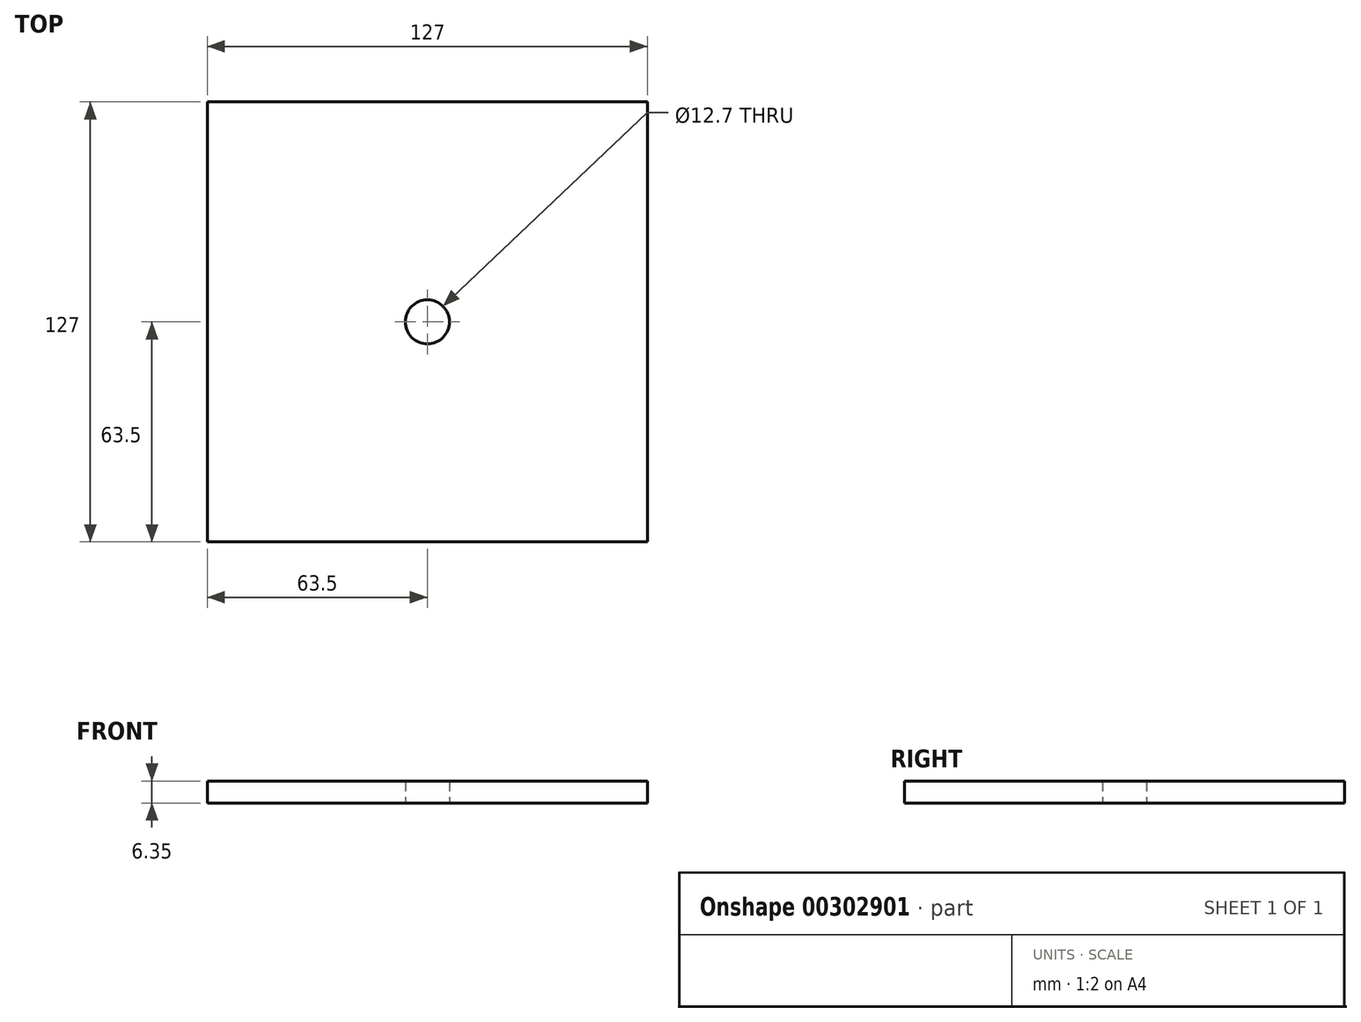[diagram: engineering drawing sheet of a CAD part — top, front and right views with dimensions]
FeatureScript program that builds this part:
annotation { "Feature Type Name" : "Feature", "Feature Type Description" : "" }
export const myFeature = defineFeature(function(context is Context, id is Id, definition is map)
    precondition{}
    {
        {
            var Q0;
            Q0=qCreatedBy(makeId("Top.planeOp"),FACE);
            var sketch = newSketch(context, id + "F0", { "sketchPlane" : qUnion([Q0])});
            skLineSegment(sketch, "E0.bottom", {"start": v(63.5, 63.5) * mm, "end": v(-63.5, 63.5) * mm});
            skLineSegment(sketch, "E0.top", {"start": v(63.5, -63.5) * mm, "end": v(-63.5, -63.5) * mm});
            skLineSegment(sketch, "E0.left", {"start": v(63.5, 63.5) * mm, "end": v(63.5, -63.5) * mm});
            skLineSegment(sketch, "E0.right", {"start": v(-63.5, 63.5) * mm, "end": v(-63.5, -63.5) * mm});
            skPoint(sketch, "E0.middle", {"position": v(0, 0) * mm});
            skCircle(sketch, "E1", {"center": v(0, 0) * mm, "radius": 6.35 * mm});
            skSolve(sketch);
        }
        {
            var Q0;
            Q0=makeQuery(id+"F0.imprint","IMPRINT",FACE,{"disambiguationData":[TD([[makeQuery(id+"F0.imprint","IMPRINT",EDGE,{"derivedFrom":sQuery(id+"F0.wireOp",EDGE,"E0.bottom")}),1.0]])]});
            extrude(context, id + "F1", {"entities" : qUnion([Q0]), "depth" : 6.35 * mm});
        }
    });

————————

### Short exercise
Copy out the lines above word for word, leaving out the picture.

### Exercise result
[diagram: engineering drawing sheet of a CAD part — top, front and right views with dimensions]
FeatureScript program that builds this part:
annotation { "Feature Type Name" : "Feature", "Feature Type Description" : "" }
export const myFeature = defineFeature(function(context is Context, id is Id, definition is map)
    precondition{}
    {
        {
            var Q0;
            Q0=qCreatedBy(makeId("Top.planeOp"),FACE);
            var sketch = newSketch(context, id + "F0", { "sketchPlane" : qUnion([Q0])});
            skLineSegment(sketch, "E0.bottom", {"start": v(63.5, 63.5) * mm, "end": v(-63.5, 63.5) * mm});
            skLineSegment(sketch, "E0.top", {"start": v(63.5, -63.5) * mm, "end": v(-63.5, -63.5) * mm});
            skLineSegment(sketch, "E0.left", {"start": v(63.5, 63.5) * mm, "end": v(63.5, -63.5) * mm});
            skLineSegment(sketch, "E0.right", {"start": v(-63.5, 63.5) * mm, "end": v(-63.5, -63.5) * mm});
            skPoint(sketch, "E0.middle", {"position": v(0, 0) * mm});
            skCircle(sketch, "E1", {"center": v(0, 0) * mm, "radius": 6.35 * mm});
            skSolve(sketch);
        }
        {
            var Q0;
            Q0=makeQuery(id+"F0.imprint","IMPRINT",FACE,{"disambiguationData":[TD([[makeQuery(id+"F0.imprint","IMPRINT",EDGE,{"derivedFrom":sQuery(id+"F0.wireOp",EDGE,"E0.bottom")}),1.0]])]});
            extrude(context, id + "F1", {"entities" : qUnion([Q0]), "depth" : 6.35 * mm});
        }
    });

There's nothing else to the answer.